La ropa vieja
De todo cuesta desprenderse. Nos pegamos a las cosas como si fueran algo más que eso, cosas. Matilde lleva cierto tiempo empeñada en un mercadillo de ropa de segunda mano. Un mercadillo en el que los precios son de risa, simbólicos. Todo empezó, entre otras causas, para ella y para mí, cuando nos aficionamos a comprar en aquella tienda informe en lo alto de la calle Aribau, casi con vía Augusta. Años después, el tiempo nos unió en un hotelito finisecular frente al instituto, pero eso es otro yantar barcelonés. Comprábamos, sobre todo, ropa de cuero y de ante muy trabajada: recuerdo a Matilde con un chaleco azul y a mí con un tres cuartos marrón de ante asaz lustroso. Yo siempre me preguntaba lo mismo, por sus anteriores propietarios. Matilde también contestaba por las buenas lo de siempre: “estarán muertos” me decía, y yo con la misma dejaba el tres cuartos en la percha. Ella luego lo compraba a escondidas y me lo regalaba con una bolsa disimuladora de Vinçon cenando en La venta cualquier sábado de mayo.
Con el mercadillo podríamos decir que los asuntos han pasado a un marco institucional, que diría una politóloga de guardia o un periodista de referencia espulgadora. Ayer le confesé a Matilde que he vuelto a las andadas, un poco por su culpa.
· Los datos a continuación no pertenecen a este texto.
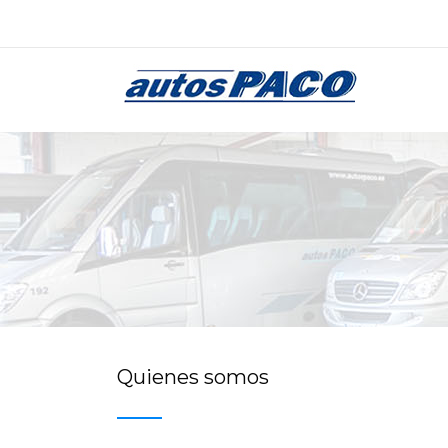
Quienes somos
Las andadas son dejar ropa usada que ya no quiero en lugares insólitos. El vicio empezó hace más de veinte años en una casa rural del extremo norte de Galicia: unos zapatos Timberland en casi perfecto estado de uso. Más tarde, en el hotel Presidente de Barcelona, dos polos sin marca y unos muy gastados Levi’s 501. A veces las ropas volvieron por los vericuetos más insólitos. El otro día abandoné a su suerte una camisa Adolfo Domínguez en los lavabos del café Varela de Madrid. Matilde se enfada, “¿y para mi mercadillo, qué?”. Mi operación de mayor volumen fue en abril, cuando me despedí de unos mocasines en el hotel Finisterre y un traje de Boss que necesitaba reparaciones en la cafetería Manhatan, ambos, locales coruñeses de reconocido prestigio. El traje se quedó en una silla, como si tuviera cuerpo. Por sus insistencias, Matilde se llevó el otro día mi vieja gabardina hípica Barbour con el compromiso de que la colocaría a modo de imafronte en el local de su mercadillo. No le he confesado que dejo otra ropa, la más imperceptible y gastada, en esos depósitos anónimos de gasolineras y viejos galpones de polígono industrial y supermercados de barrio. No me lo perdonaría. Tengo en la reserva dos chaquetas de pana y un pantalón, todo de Armani, para el próximo hotel que visite, espero que pronto. En la lejanía entonces de la avenida de la Meridiana, había otra tienda en Barcelona que creo se decía Burradas: repleta de ropa de alta gama con pequeñas taras, a precios también muy simbólicos, como en el mercadillo de Matilde: “De ahí surgió la idea, ¿sabes?”. Me confesó ayer en el Cristal City con una ensaladilla y una voll damm en la imaginación. Siempre se producen situaciones imberbes, como esta: es verano, y agosto, y calor.